The weather was quite fine then, with around +9C on thermometer. I had dug up thermal vest and long johns purchased in 2018 before the winter tripbeyond the polar circle, donned a tracksuit, gloves and a chimney and set off. Sadly, after photographing documents on preceding days, I forgot to switch the macro off in my camera, hence pardon the acuity of the first shots. To the right, work at full blast at the intersection of ul. Rosoła and ul. Płaskowickiej being rebuilt. The roads straight ahead will take drivers towards and from Ursynów Wschód junction.

Having descended down ul. Orszady and through Wilanów I reached Przyczółkowa junction which was nearly ready. The construction site was sadly fenced off with workers onsite and security guards looking out for trespassers. I did not venture to see the road nearly or fully completed.
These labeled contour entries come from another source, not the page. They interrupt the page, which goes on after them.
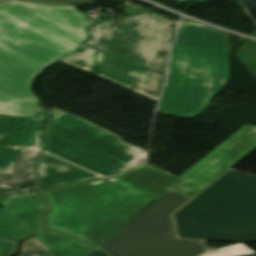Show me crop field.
<instances>
[{
	"label": "crop field",
	"mask_w": 256,
	"mask_h": 256,
	"mask_svg": "<svg viewBox=\"0 0 256 256\" xmlns=\"http://www.w3.org/2000/svg\"><path fill=\"white\" fill-rule=\"evenodd\" d=\"M169 192H171V191H169ZM173 193H176V192H173ZM176 194L186 195V194H181V193H176ZM186 196H191V195H186ZM191 197H193V196H191Z\"/></svg>",
	"instance_id": "25"
},
{
	"label": "crop field",
	"mask_w": 256,
	"mask_h": 256,
	"mask_svg": "<svg viewBox=\"0 0 256 256\" xmlns=\"http://www.w3.org/2000/svg\"><path fill=\"white\" fill-rule=\"evenodd\" d=\"M4 1H6V0H0V3H1V2H4Z\"/></svg>",
	"instance_id": "27"
},
{
	"label": "crop field",
	"mask_w": 256,
	"mask_h": 256,
	"mask_svg": "<svg viewBox=\"0 0 256 256\" xmlns=\"http://www.w3.org/2000/svg\"><path fill=\"white\" fill-rule=\"evenodd\" d=\"M107 180H109V179H107ZM109 181H112L113 182V179L112 180H109ZM116 184V183H115ZM117 186V185H116ZM120 187V186H119ZM121 188V187H120ZM124 190V189H123ZM167 190H165L164 192H166ZM164 192H162L161 194H163ZM160 194V195H161ZM160 195H158V196H156V197H154V198H157V197H159ZM151 197V196H150Z\"/></svg>",
	"instance_id": "23"
},
{
	"label": "crop field",
	"mask_w": 256,
	"mask_h": 256,
	"mask_svg": "<svg viewBox=\"0 0 256 256\" xmlns=\"http://www.w3.org/2000/svg\"><path fill=\"white\" fill-rule=\"evenodd\" d=\"M254 251L245 246L244 244H236L226 248L219 249L214 252L207 253L203 256H235L247 253H253Z\"/></svg>",
	"instance_id": "17"
},
{
	"label": "crop field",
	"mask_w": 256,
	"mask_h": 256,
	"mask_svg": "<svg viewBox=\"0 0 256 256\" xmlns=\"http://www.w3.org/2000/svg\"><path fill=\"white\" fill-rule=\"evenodd\" d=\"M88 256H108V255L105 252L101 251V250H96L95 249Z\"/></svg>",
	"instance_id": "21"
},
{
	"label": "crop field",
	"mask_w": 256,
	"mask_h": 256,
	"mask_svg": "<svg viewBox=\"0 0 256 256\" xmlns=\"http://www.w3.org/2000/svg\"><path fill=\"white\" fill-rule=\"evenodd\" d=\"M183 1H188V0H177L178 3H179V2H183Z\"/></svg>",
	"instance_id": "26"
},
{
	"label": "crop field",
	"mask_w": 256,
	"mask_h": 256,
	"mask_svg": "<svg viewBox=\"0 0 256 256\" xmlns=\"http://www.w3.org/2000/svg\"><path fill=\"white\" fill-rule=\"evenodd\" d=\"M34 236L51 250L44 256H86L94 250L73 238L45 229Z\"/></svg>",
	"instance_id": "12"
},
{
	"label": "crop field",
	"mask_w": 256,
	"mask_h": 256,
	"mask_svg": "<svg viewBox=\"0 0 256 256\" xmlns=\"http://www.w3.org/2000/svg\"><path fill=\"white\" fill-rule=\"evenodd\" d=\"M2 209L32 235L40 231L42 217L46 211L39 192L6 199Z\"/></svg>",
	"instance_id": "11"
},
{
	"label": "crop field",
	"mask_w": 256,
	"mask_h": 256,
	"mask_svg": "<svg viewBox=\"0 0 256 256\" xmlns=\"http://www.w3.org/2000/svg\"><path fill=\"white\" fill-rule=\"evenodd\" d=\"M190 197L169 192L157 198L98 249L111 256H198L205 242L178 239L171 214Z\"/></svg>",
	"instance_id": "8"
},
{
	"label": "crop field",
	"mask_w": 256,
	"mask_h": 256,
	"mask_svg": "<svg viewBox=\"0 0 256 256\" xmlns=\"http://www.w3.org/2000/svg\"><path fill=\"white\" fill-rule=\"evenodd\" d=\"M255 147L256 126L246 124L179 177L144 163L115 176L114 182L151 196L165 189L195 195Z\"/></svg>",
	"instance_id": "7"
},
{
	"label": "crop field",
	"mask_w": 256,
	"mask_h": 256,
	"mask_svg": "<svg viewBox=\"0 0 256 256\" xmlns=\"http://www.w3.org/2000/svg\"><path fill=\"white\" fill-rule=\"evenodd\" d=\"M35 172L41 190L100 178L44 152L36 164Z\"/></svg>",
	"instance_id": "10"
},
{
	"label": "crop field",
	"mask_w": 256,
	"mask_h": 256,
	"mask_svg": "<svg viewBox=\"0 0 256 256\" xmlns=\"http://www.w3.org/2000/svg\"><path fill=\"white\" fill-rule=\"evenodd\" d=\"M30 1H38L50 4H90L96 5L93 1H84V0H30Z\"/></svg>",
	"instance_id": "19"
},
{
	"label": "crop field",
	"mask_w": 256,
	"mask_h": 256,
	"mask_svg": "<svg viewBox=\"0 0 256 256\" xmlns=\"http://www.w3.org/2000/svg\"><path fill=\"white\" fill-rule=\"evenodd\" d=\"M31 234L6 212L0 209V239L19 242Z\"/></svg>",
	"instance_id": "14"
},
{
	"label": "crop field",
	"mask_w": 256,
	"mask_h": 256,
	"mask_svg": "<svg viewBox=\"0 0 256 256\" xmlns=\"http://www.w3.org/2000/svg\"><path fill=\"white\" fill-rule=\"evenodd\" d=\"M41 193L48 208L43 227L96 248L155 200L103 178Z\"/></svg>",
	"instance_id": "4"
},
{
	"label": "crop field",
	"mask_w": 256,
	"mask_h": 256,
	"mask_svg": "<svg viewBox=\"0 0 256 256\" xmlns=\"http://www.w3.org/2000/svg\"><path fill=\"white\" fill-rule=\"evenodd\" d=\"M174 217L182 238L256 240V177L231 169Z\"/></svg>",
	"instance_id": "5"
},
{
	"label": "crop field",
	"mask_w": 256,
	"mask_h": 256,
	"mask_svg": "<svg viewBox=\"0 0 256 256\" xmlns=\"http://www.w3.org/2000/svg\"><path fill=\"white\" fill-rule=\"evenodd\" d=\"M50 250L34 236L23 241L21 250L16 256H42Z\"/></svg>",
	"instance_id": "15"
},
{
	"label": "crop field",
	"mask_w": 256,
	"mask_h": 256,
	"mask_svg": "<svg viewBox=\"0 0 256 256\" xmlns=\"http://www.w3.org/2000/svg\"><path fill=\"white\" fill-rule=\"evenodd\" d=\"M49 118L40 104L33 118L0 115V167L14 168L22 146L41 149Z\"/></svg>",
	"instance_id": "9"
},
{
	"label": "crop field",
	"mask_w": 256,
	"mask_h": 256,
	"mask_svg": "<svg viewBox=\"0 0 256 256\" xmlns=\"http://www.w3.org/2000/svg\"><path fill=\"white\" fill-rule=\"evenodd\" d=\"M89 24L73 6L15 0L0 5V114L33 116L35 77L77 49Z\"/></svg>",
	"instance_id": "1"
},
{
	"label": "crop field",
	"mask_w": 256,
	"mask_h": 256,
	"mask_svg": "<svg viewBox=\"0 0 256 256\" xmlns=\"http://www.w3.org/2000/svg\"><path fill=\"white\" fill-rule=\"evenodd\" d=\"M101 1H117V2H126L128 0H101ZM127 3V2H126Z\"/></svg>",
	"instance_id": "22"
},
{
	"label": "crop field",
	"mask_w": 256,
	"mask_h": 256,
	"mask_svg": "<svg viewBox=\"0 0 256 256\" xmlns=\"http://www.w3.org/2000/svg\"><path fill=\"white\" fill-rule=\"evenodd\" d=\"M244 11L256 8V0H236Z\"/></svg>",
	"instance_id": "20"
},
{
	"label": "crop field",
	"mask_w": 256,
	"mask_h": 256,
	"mask_svg": "<svg viewBox=\"0 0 256 256\" xmlns=\"http://www.w3.org/2000/svg\"><path fill=\"white\" fill-rule=\"evenodd\" d=\"M36 191H39V190L35 180L14 183L9 185L4 199L23 195V194H28Z\"/></svg>",
	"instance_id": "16"
},
{
	"label": "crop field",
	"mask_w": 256,
	"mask_h": 256,
	"mask_svg": "<svg viewBox=\"0 0 256 256\" xmlns=\"http://www.w3.org/2000/svg\"><path fill=\"white\" fill-rule=\"evenodd\" d=\"M40 151L22 148L15 169L0 168V187L9 183L35 179L32 173Z\"/></svg>",
	"instance_id": "13"
},
{
	"label": "crop field",
	"mask_w": 256,
	"mask_h": 256,
	"mask_svg": "<svg viewBox=\"0 0 256 256\" xmlns=\"http://www.w3.org/2000/svg\"><path fill=\"white\" fill-rule=\"evenodd\" d=\"M16 243L0 240V256H10L17 249Z\"/></svg>",
	"instance_id": "18"
},
{
	"label": "crop field",
	"mask_w": 256,
	"mask_h": 256,
	"mask_svg": "<svg viewBox=\"0 0 256 256\" xmlns=\"http://www.w3.org/2000/svg\"><path fill=\"white\" fill-rule=\"evenodd\" d=\"M185 19L183 18V21H184Z\"/></svg>",
	"instance_id": "28"
},
{
	"label": "crop field",
	"mask_w": 256,
	"mask_h": 256,
	"mask_svg": "<svg viewBox=\"0 0 256 256\" xmlns=\"http://www.w3.org/2000/svg\"><path fill=\"white\" fill-rule=\"evenodd\" d=\"M242 256H256V253H254V254H248V255H242Z\"/></svg>",
	"instance_id": "24"
},
{
	"label": "crop field",
	"mask_w": 256,
	"mask_h": 256,
	"mask_svg": "<svg viewBox=\"0 0 256 256\" xmlns=\"http://www.w3.org/2000/svg\"><path fill=\"white\" fill-rule=\"evenodd\" d=\"M176 21L152 11L87 27L60 61L157 102Z\"/></svg>",
	"instance_id": "2"
},
{
	"label": "crop field",
	"mask_w": 256,
	"mask_h": 256,
	"mask_svg": "<svg viewBox=\"0 0 256 256\" xmlns=\"http://www.w3.org/2000/svg\"><path fill=\"white\" fill-rule=\"evenodd\" d=\"M226 32L185 20L178 24L159 114L189 118L229 79Z\"/></svg>",
	"instance_id": "3"
},
{
	"label": "crop field",
	"mask_w": 256,
	"mask_h": 256,
	"mask_svg": "<svg viewBox=\"0 0 256 256\" xmlns=\"http://www.w3.org/2000/svg\"><path fill=\"white\" fill-rule=\"evenodd\" d=\"M49 111L52 117L44 151L103 176L117 174L144 159V151L121 141L94 123L57 108Z\"/></svg>",
	"instance_id": "6"
}]
</instances>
From the afore-mentioned junction I cycled east along the southern road of S2, through a partly finished, partly unmade cycling path. As one can see, barriers, lamp posts and signage were all in place, lanes had been marked out. Note the curve in the distance which seems badly profiled, just as the one on Konotopa junction which takes the traffic from S2 to S8.

I cycled an oval around fields of rural Wilanów to get onto a viaduct which carries ul. Syta above S2. A view westwards, the expressway seems to await administrative procedures necessary before opening. Note the concrete slabs from which it is made, more durable than asphalt.

To the right – looking towards the Vistula from the same viaduct. In the distance plenty of construction machinery on the bridge taking the bypass over the river. On Saturday afternoon the work was in overdrive.

On my was back, I made a stopover on a muddy meadow which should be an extension of ul. Branickiego, linking it to slip roads from and into Ursynów Wschód junction. Nothing had been and the spot (missing 150 metres of road) has been dubbed the section of disgrace.

To reach the goal of cycling 25 kilometres, I rode around Ursynów instead of heading straight for home. On my way, I spotted speed bumps on ul. Roentgena, put in recently. Speeding drivers (I confess I used to drove there at 70 kmph in times when I took that street to reach P&R Stokłosy) now need to slow down to 30 kmph, yet judging by comments on local forums, locals seem disgruntled with the solution.

The last snap, taken, while being caught out by the rain. The extension of ul. Indiry Gandhi, running to Ursynów Zachód junction, which would remain useless until the U-turn at the end of current S2 is converted into a regular extension.

I wonder whether the section of S2 between Przyczółkowa junction and Lubelska junction (where it joins existing A2 motorway) is opened this year. Administrative procedures last around a month, but if completed before the end of December, a trip there by car would be one of those few signs that things are moving on despite the pandemic; hopefully towards normalcy.